Но однажды в дверь тихонько поскреблись. Я не обратил на
это внимания.
Снова раздался тот же звук, и вновь я не отреагировал.
Затем я услышал, как прошептали мое имя.
Я пересек камеру.
-- Да?-- сказал я.
-- Это я, Рейн,-- ответили за дверью.-- Как вы там?
На это я рассмеялся.
-- Прекрасно! О, просто прекрасно. Бифштексы с шампанским
еженощно и танцующие девочки! Боги! Ну и вопросы ты
задаешь!
-- Простите,--произнес Рэйн,-- что я ничего не могу сделать для
вас,-- я почувствовал боль в его голосе.
-- Знаю,-- ответил я.
-- Если б я мог, я бы помог,-- сказал он.
-- И это я знаю.
-- Я тут кое-что принес. Возьмите.
Маленькое окошко в двери скрипнуло, открываясь.
-- Что здесь?
-- Немного чистой одежды,-- сказал он.-- И три каравая
свежего хлеба, головка сыра, немного говядины, две бутылки
вина, блок сигарет и много спичек.
Голос мой застрял на полпути.
-- Спасибо, Рейн. Как тебе это удалось?
-- Я знаю стражника, который в эту смену стоит на часах.

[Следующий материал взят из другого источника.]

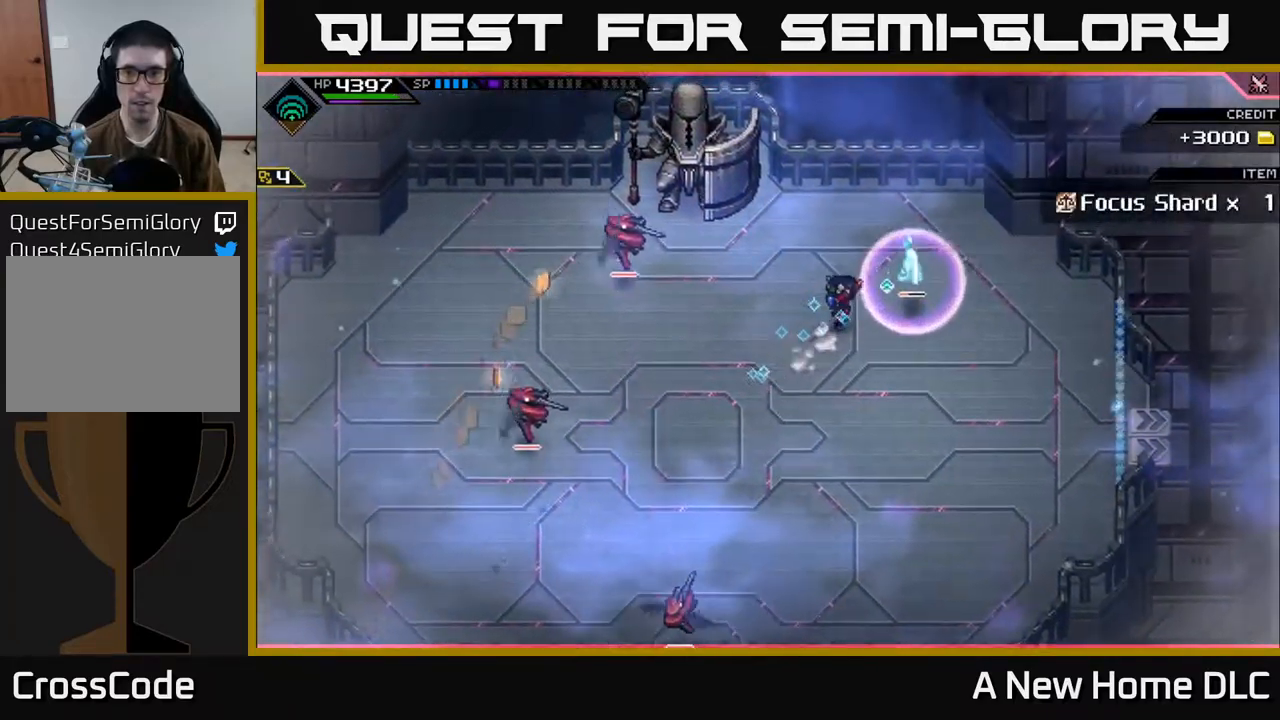
{"buttons": [], "left_stick": "right", "right_stick": "center", "events": [[67, "X", "down"], [150, "L1", "down"], [167, "X", "up"], [233, "L1", "up"], [250, "X", "down"], [250, "left_stick", "right"], [333, "X", "up"], [400, "X", "down"], [500, "X", "up"]]}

Он
будет молчать. Он слишком многим мне обязан.
-- Смотри, как бы он не догадался уплатить долги простым
доносом,-- предостерег я.-- Так что, хоть я и очень тебе
благодарен, но больше так не делай. Будь уверен, все, что может
тебя выдать, я уничтожу.
-- Как бы я хотел, чтобы все было не так, Кэвин.
-- Присоединяюсь к этому. Благодарю, что подумал обо
мне, когда это делать запретили.
-- Ну, это-то как раз несложно.
-- Сколько времени я пробыл здесь?
-- Четыре месяца и десять дней.
-- Что нового в Янтаре?
-- Эрик правит, вот и все.
-- Где Джулиэн?
-- Отправлен вместе с войсками обратно в Лес Ардена.
-- Зачем?
-- В последнее время что-то странное идет к нам из Тени.
-- Ясно. А что Кэйн?
-- Он все еще в Янтаре, ублажает себя. В основном пьет
и развлекается с женщинами.
-- А Джерард?
-- Он -- адмирал всего флота.
Я вздохнул с облегчением. Признаться, я боялся, что уход
флотилии Джерарда в южные воды повлечет немилость Эрика.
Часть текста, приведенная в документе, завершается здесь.